I'm encountering the same issue. If I use a "return null" statement when I try to skip the document row I obtain the "schema can not be null" error. Did anyone manage to resolve the issue? Many thanks!

robbycarter commented 5 months ago

Hi,

I'm encountering the same issue. If I use a "return null" statement when I try to skip the document row I obtain the "schema can not be null" error. Did anyone manage to resolve the issue? Many thanks!

Hi @britz89 . I have not found a fix but I found an alternative way to skip it. I pull all the data then use a saved query to run and create a new Table from the import. I have the filter applied in that saved query

britz89 commented 5 months ago

So if I understood correctly you are pulling the full collection, storing in a temp table and then in a subsequent step filtering the rows. Correct? My requirement is to avoid a full copy of the collection, so I hope that this issue will be fixed otherwise I will have to find another way. Thanks for your suggestion, btw!
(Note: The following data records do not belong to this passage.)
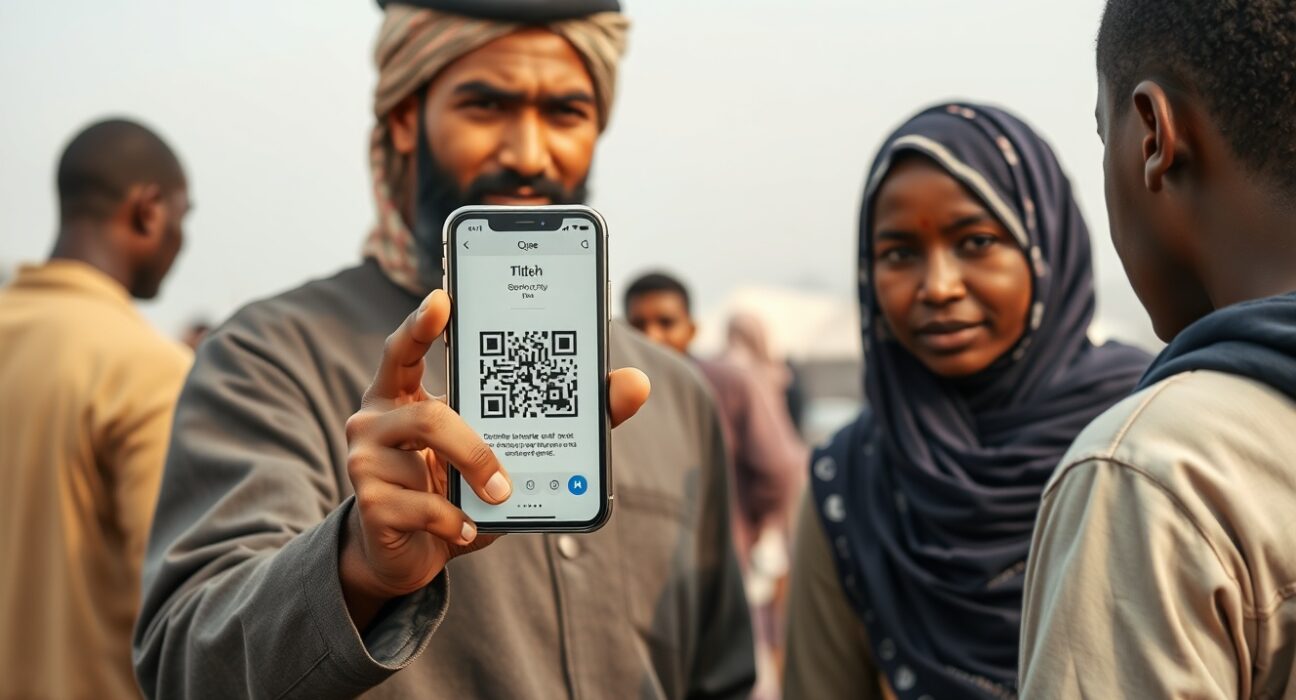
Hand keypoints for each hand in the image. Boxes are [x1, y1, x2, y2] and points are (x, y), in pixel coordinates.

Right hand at [339, 289, 649, 628]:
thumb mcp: (509, 451)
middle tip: (506, 477)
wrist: (413, 554)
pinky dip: (453, 521)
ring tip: (500, 496)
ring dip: (473, 469)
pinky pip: (419, 505)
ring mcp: (365, 459)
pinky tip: (466, 530)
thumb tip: (637, 384)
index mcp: (404, 393)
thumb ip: (569, 415)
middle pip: (428, 410)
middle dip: (476, 442)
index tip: (443, 299)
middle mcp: (376, 417)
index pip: (404, 348)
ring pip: (424, 442)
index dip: (421, 322)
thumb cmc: (461, 490)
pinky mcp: (368, 503)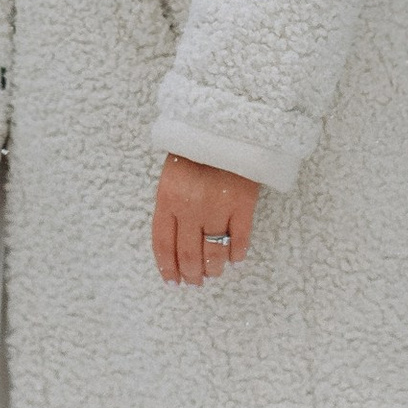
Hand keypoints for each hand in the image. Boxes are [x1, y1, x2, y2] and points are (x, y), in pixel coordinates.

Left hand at [152, 154, 258, 287]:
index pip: (163, 244)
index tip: (173, 281)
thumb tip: (174, 242)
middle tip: (195, 283)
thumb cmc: (196, 148)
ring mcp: (217, 207)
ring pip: (214, 253)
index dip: (168, 268)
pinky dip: (237, 254)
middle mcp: (190, 208)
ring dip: (213, 269)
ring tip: (214, 274)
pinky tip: (235, 259)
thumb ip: (171, 205)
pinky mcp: (243, 205)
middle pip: (188, 254)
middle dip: (191, 274)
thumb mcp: (172, 174)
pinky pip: (239, 240)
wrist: (226, 125)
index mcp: (167, 199)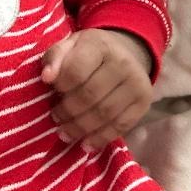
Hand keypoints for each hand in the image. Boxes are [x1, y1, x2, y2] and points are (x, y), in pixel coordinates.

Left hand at [41, 29, 152, 149]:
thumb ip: (55, 57)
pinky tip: (86, 144)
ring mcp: (137, 84)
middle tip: (55, 118)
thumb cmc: (89, 52)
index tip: (52, 91)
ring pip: (105, 114)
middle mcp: (123, 63)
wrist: (125, 53)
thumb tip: (47, 77)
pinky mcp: (144, 103)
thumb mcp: (69, 45)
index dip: (61, 85)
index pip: (76, 70)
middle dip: (68, 111)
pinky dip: (101, 138)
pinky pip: (121, 126)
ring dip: (81, 128)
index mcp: (100, 45)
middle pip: (90, 95)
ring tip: (65, 133)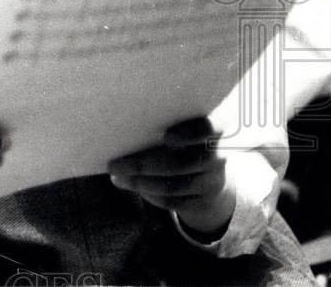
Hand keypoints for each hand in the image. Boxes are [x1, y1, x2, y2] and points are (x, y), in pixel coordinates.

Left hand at [108, 117, 234, 238]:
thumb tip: (115, 138)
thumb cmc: (180, 144)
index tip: (167, 137)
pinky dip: (150, 195)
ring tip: (119, 177)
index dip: (191, 133)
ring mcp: (213, 181)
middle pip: (180, 163)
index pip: (208, 128)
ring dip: (141, 183)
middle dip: (143, 165)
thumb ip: (155, 129)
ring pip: (174, 186)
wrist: (208, 177)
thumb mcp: (176, 131)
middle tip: (115, 165)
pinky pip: (174, 201)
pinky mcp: (204, 202)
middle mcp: (216, 156)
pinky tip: (133, 186)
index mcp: (210, 130)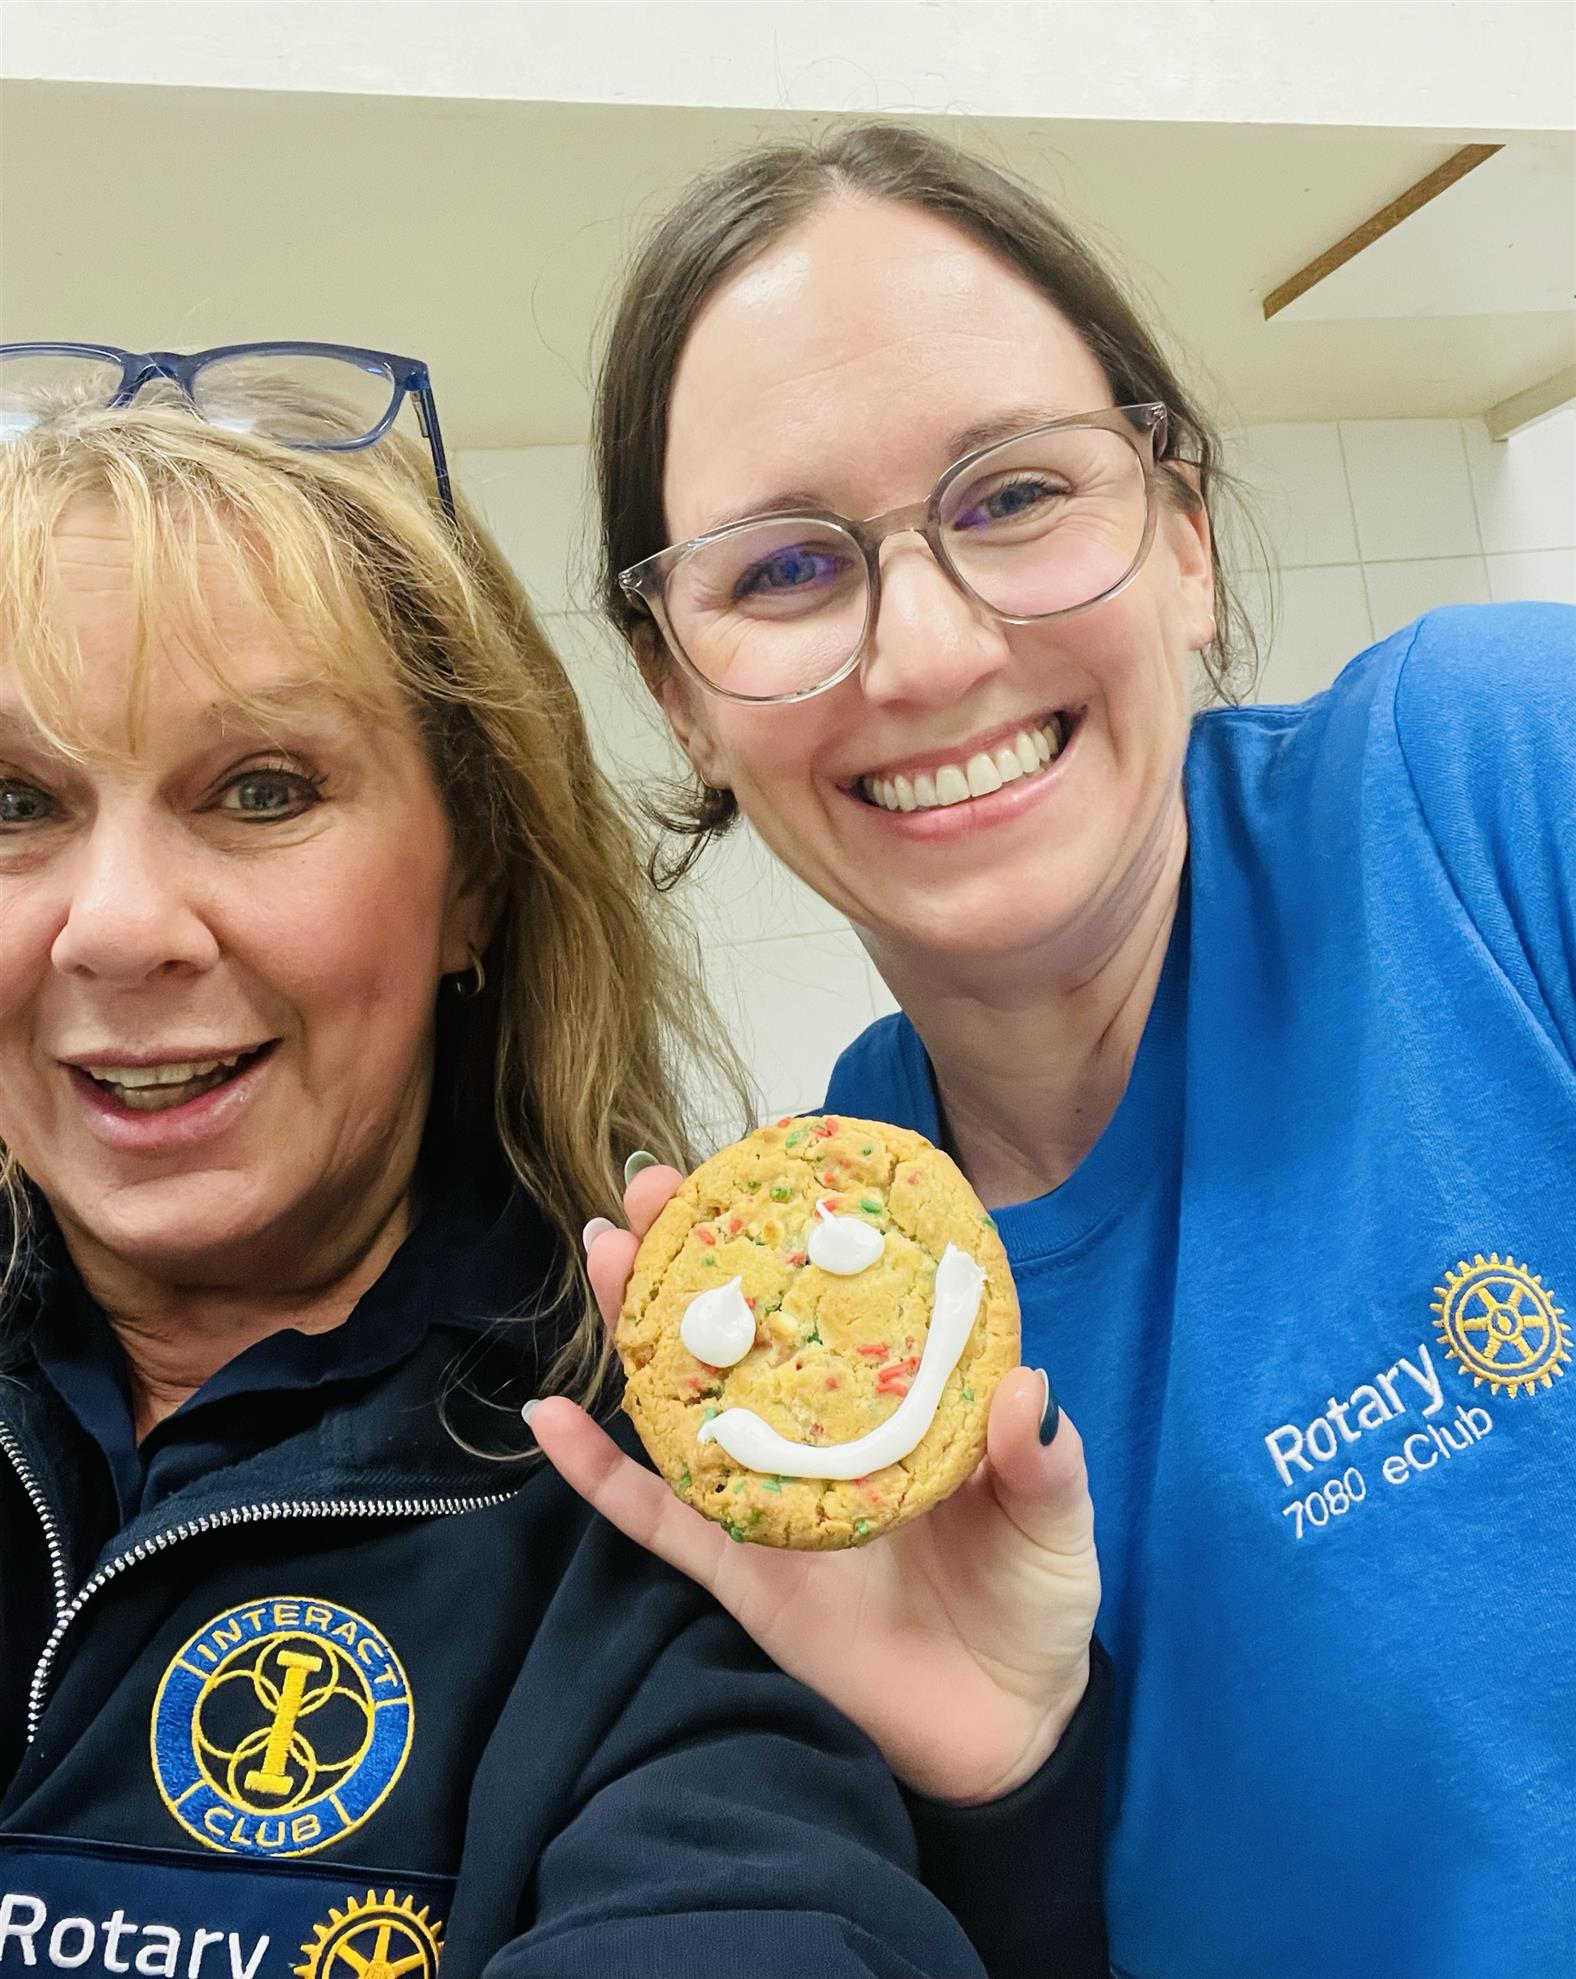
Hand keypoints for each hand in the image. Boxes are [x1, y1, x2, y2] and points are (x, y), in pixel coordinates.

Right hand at [529, 1165, 1100, 1804]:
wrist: (1001, 1732)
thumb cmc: (1036, 1605)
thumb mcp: (1059, 1523)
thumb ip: (1043, 1465)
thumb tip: (1026, 1391)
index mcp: (899, 1401)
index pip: (841, 1300)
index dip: (799, 1235)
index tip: (761, 1167)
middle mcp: (825, 1432)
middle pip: (748, 1330)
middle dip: (696, 1255)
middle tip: (650, 1187)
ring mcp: (771, 1496)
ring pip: (689, 1400)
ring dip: (638, 1328)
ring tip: (601, 1254)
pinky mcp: (738, 1572)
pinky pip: (656, 1518)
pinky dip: (598, 1475)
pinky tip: (550, 1419)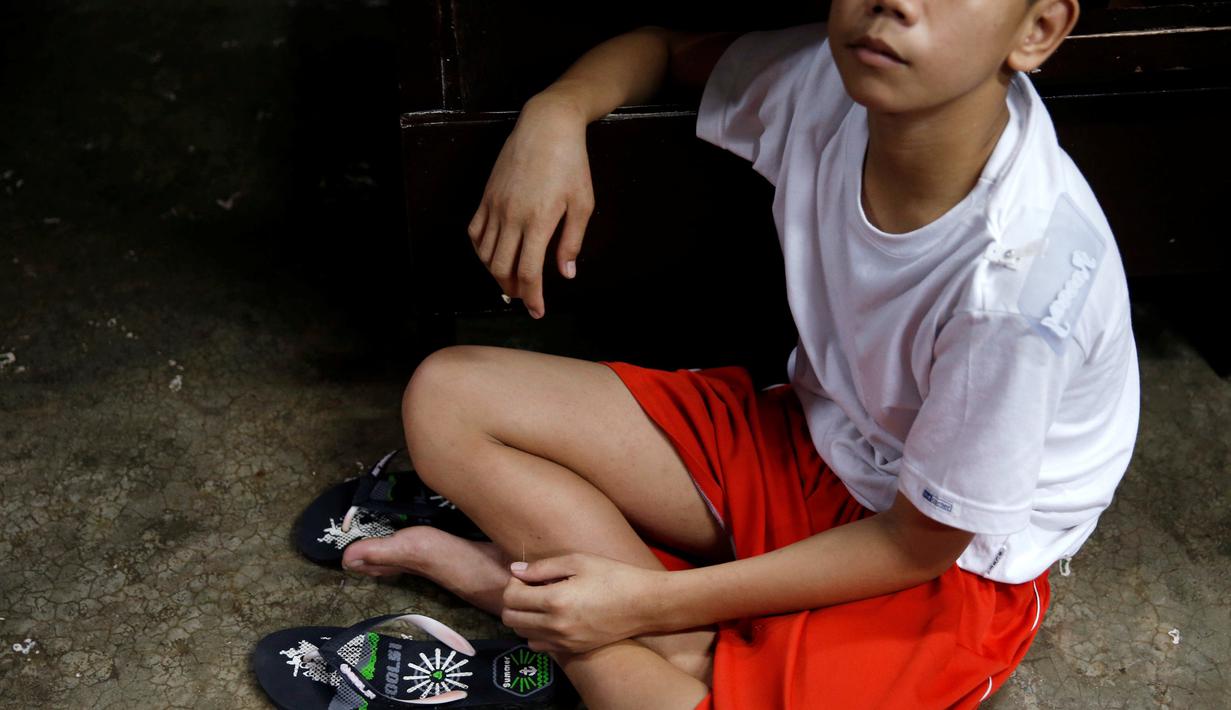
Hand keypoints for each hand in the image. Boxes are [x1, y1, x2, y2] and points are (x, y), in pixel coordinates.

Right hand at [467, 92, 594, 318]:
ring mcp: (495, 206)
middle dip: (512, 289)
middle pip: (501, 268)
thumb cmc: (571, 163)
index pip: (529, 272)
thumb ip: (571, 242)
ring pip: (485, 253)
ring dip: (495, 272)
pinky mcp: (486, 196)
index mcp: (538, 222)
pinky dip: (481, 250)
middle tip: (525, 295)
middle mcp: (512, 217)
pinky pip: (474, 232)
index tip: (537, 311)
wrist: (547, 126)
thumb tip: (565, 273)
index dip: (532, 297)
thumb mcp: (583, 204)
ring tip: (510, 277)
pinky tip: (493, 254)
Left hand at [500, 553, 663, 653]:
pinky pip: (540, 646)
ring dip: (524, 617)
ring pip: (523, 634)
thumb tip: (516, 570)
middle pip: (511, 619)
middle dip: (514, 600)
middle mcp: (556, 626)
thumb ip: (543, 567)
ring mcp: (564, 641)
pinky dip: (537, 632)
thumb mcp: (579, 561)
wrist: (645, 604)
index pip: (512, 597)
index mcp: (556, 600)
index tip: (526, 575)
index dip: (513, 583)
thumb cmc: (614, 576)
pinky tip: (552, 617)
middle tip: (530, 587)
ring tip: (541, 602)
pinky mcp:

robbycarter commented 5 months ago

So if I understood correctly you are pulling the full collection, storing in a temp table and then in a subsequent step filtering the rows. Correct? My requirement is to avoid a full copy of the collection, so I hope that this issue will be fixed otherwise I will have to find another way. Thanks for your suggestion, btw!

Yes that is what I am currently doing until it is fixed because I need a solution up. The other alternative I thought about is using a custom batch template and fixing the issue.